Question: What steps should I take if the
lender does not pay my hazard insurance on time or at all and my
insurance is canceled?
Answer: Lenders are required by Section 6
to make escrow account disbursements on time. If a lender fails
to do so, a borrower may bring a private law suit under this Section.
Therefore, if you incur any damages due to the lender's negligence,
you may wish to consult an attorney.
You should also contact your lender immediately
and send a copy of the bill. Some lenders list a special address
and/or FAX number for insurance and tax bills. Keep checking with
the insurance company to make certain the bill is paid. You may
wish to pay the insurance company directly to avoid cancellation
of your policy and then seek a refund from your lender. Keep copies
of all your correspondence and payments. If you incur any damages
due to the lender's negligence, you may wish to consult an attorney.
Question: I got a notice that my hazard insurance
has been canceled. My lender force-placed hazard insurance with
a different company and it costs a lot more. Can a lender do this?
Answer: As long as your mortgage payment is
not more than 30 days late, Section 6 of RESPA requires the lender
to make escrow payments, for taxes, insurance, etc., in a timely
manner. You should write to your lender and complain. If your lender
does not refund the difference or otherwise resolve your complaint
satisfactorily, you may wish to file a complaint with HUD or the
Consumer Protection Office of your State Attorney General's Office.
You may also wish to consult an attorney.

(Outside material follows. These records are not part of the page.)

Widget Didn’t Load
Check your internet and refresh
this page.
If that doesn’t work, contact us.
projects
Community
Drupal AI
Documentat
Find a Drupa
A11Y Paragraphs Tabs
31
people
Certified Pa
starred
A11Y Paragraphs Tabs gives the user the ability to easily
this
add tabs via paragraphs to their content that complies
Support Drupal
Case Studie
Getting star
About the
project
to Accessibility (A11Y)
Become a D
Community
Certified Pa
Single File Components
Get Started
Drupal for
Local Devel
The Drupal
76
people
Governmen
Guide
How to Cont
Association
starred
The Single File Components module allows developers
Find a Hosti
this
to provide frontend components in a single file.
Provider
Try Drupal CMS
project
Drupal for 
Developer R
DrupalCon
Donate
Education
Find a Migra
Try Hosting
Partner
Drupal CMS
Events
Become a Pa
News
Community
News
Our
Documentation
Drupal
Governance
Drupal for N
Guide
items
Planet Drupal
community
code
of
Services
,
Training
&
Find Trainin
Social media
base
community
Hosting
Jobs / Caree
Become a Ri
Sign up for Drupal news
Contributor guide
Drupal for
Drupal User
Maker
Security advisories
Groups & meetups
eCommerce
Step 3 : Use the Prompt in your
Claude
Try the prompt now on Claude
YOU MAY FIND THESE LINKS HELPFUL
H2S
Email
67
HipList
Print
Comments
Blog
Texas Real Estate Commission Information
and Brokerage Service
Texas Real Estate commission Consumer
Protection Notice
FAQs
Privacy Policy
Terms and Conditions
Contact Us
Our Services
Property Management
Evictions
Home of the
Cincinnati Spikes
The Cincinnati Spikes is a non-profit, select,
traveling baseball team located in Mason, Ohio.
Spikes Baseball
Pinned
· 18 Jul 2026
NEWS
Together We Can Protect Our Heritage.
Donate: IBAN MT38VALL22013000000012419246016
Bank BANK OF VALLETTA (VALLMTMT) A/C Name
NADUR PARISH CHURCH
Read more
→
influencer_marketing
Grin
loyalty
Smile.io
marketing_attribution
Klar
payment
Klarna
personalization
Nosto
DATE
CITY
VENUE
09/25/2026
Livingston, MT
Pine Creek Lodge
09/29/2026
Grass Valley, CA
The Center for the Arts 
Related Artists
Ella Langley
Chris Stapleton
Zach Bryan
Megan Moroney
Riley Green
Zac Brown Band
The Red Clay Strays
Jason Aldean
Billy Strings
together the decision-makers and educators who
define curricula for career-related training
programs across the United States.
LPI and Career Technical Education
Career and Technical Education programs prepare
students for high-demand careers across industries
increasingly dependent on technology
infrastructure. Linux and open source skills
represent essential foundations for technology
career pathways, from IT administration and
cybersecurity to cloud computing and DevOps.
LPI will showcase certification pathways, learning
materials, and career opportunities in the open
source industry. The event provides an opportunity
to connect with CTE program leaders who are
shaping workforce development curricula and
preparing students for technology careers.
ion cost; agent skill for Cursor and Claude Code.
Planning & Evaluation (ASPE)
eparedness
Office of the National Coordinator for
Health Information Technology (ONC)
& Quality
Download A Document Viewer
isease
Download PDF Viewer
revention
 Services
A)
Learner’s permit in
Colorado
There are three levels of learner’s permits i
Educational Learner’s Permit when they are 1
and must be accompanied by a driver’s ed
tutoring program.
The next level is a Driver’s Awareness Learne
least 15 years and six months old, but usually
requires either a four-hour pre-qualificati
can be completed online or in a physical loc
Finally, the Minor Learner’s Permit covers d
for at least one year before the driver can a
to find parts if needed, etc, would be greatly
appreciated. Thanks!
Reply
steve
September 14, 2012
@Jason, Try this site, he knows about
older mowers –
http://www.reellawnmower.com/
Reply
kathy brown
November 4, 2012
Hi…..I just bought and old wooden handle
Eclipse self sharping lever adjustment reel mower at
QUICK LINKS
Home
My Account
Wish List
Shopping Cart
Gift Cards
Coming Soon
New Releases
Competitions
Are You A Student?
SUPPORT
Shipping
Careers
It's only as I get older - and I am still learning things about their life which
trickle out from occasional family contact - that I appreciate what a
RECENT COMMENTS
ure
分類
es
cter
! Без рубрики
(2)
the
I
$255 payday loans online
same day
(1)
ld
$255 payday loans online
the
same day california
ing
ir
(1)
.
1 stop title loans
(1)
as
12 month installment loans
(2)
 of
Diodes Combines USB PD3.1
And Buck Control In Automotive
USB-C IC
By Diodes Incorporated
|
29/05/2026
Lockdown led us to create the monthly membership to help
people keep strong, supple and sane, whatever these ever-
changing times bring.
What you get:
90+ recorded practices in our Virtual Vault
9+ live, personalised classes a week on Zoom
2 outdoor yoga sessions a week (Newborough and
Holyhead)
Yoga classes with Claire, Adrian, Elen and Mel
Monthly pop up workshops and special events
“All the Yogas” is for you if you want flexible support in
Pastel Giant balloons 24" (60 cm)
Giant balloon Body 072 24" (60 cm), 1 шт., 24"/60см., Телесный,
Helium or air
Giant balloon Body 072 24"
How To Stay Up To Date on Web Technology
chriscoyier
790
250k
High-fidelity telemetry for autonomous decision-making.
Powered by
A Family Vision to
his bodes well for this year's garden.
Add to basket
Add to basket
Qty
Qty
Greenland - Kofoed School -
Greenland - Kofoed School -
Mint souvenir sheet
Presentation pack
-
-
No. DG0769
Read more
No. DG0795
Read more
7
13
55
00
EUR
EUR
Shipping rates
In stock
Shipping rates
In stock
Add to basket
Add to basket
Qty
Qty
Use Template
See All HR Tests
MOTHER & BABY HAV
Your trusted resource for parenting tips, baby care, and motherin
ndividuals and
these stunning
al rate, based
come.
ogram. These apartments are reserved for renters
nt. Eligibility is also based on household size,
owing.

Question: My loan was transferred to a new
lender. I made my loan payment on time, but to the old lender. Can
I be charged a late fee?
Answer: No. For 60 days, neither lender may
charge a late fee as long as you make your payment on time to the
previous lender or to the new lender. Your lender must send you
a notification 15 days before your payment is due to the new lender.
Both lenders must provide you with certain information about the
loan transfer, including: when the payment is due to the new lender,
the new lender's address, toll-free telephone numbers, etc.
Question: What steps should I take if I think
the lender is requiring too much money in my escrow account?
Answer: First, figure out the maximum amount
RESPA allows to be required in your escrow account from the example.
If you still believe your lender is requiring too much money, you
should contact your lender for an explanation.
Section 6 of RESPA provides that borrowers
may make a "qualified written request" to the lender concerning
the servicing of their loan account. The request should not be included
with the monthly mortgage payment. The lender must acknowledge the
complaint within 20 business days and must resolve the complaint
within 60 business days by correcting the account or giving a statement
of the reasons for its position. If you do not get a satisfactory
answer from the lender, you may wish to file a complaint with HUD.
You should continue to make your mortgage payment during this time.
Consumer Tips: Do's
* Do ask lenders what fees they charge, as
well as the interest rate and points, when shopping for a loan.
* Do ask the builder whether you are required
to use a certain provider in order to get a special concession.
* Do compare the costs of different settlement
service providers before agreeing to use one to whom you were referred.
* Do ask to see the HUD-1 Settlement Statement
a day before settlement, and compare the charges with those listed
on the Good Faith Estimate.
* Do question the lender and settlement agent
about any charges you do not understand.
* Keep making your mortgage payment on time,
even if you have sent a complaint to your lender.
* Do forward any tax or insurance bills you
receive, immediately to your lender. (If the lender is supposed
to pay the bill).
* Do check your annual escrow account statement
for mistakes.
* Do make a "qualified written request"
when asking your lender for information or making a complaint.
* Do read the FAQs about Escrow Accounts carefully
before filing an escrow complaint with a banking or government regulator.